Ie only 99.99% of the systems running desktop/server Linux OS designs.

> Almost any capability can be abused to bypass checks.  True,
> CAP_SYS_RAWIO is especially good at that, but still you can try.

Why try - you are seeking to arbitarily impose your own worldview on the
interface (and in doing so break back compatibility). The whole basis of
the Unix philosophy is that the OS shouldn't try and micromanage the
priviledged apps because that just leads to crap code.

Think "small government" on this aspect of design. And with the patch you
propose the analogy for your patch is the TSA.

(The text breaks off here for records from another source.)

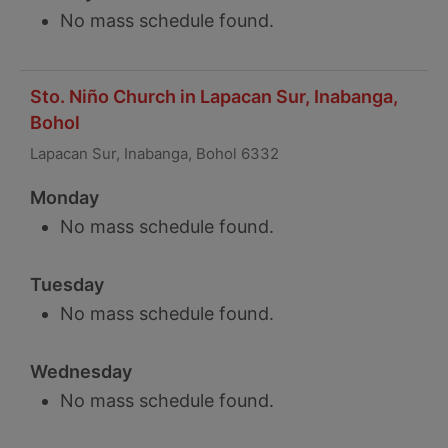
No mass schedule found.
Sto. Niño Church in Lapacan Sur, Inabanga,
Bohol
Lapacan Sur, Inabanga, Bohol 6332
Monday
No mass schedule found.
Tuesday
No mass schedule found.
Wednesday
No mass schedule found.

> > A process with CAP_SYS_RAWIO has total power. It's assumed to know what
> > it is doing. Trying to block it doing stuff like that simply makes
> > authors do them via different more crass methods.
> 
> Getting appropriate permission on device nodes is less crass than
> abusing partition device nodes.

Given a passed file handle how do you do that securely. Remember that
open /dev/foo while you have a handle on /dev/foo1 could open a
different disk if a hotplug has occurred.

So there are good reasons to keep the partition behaviour.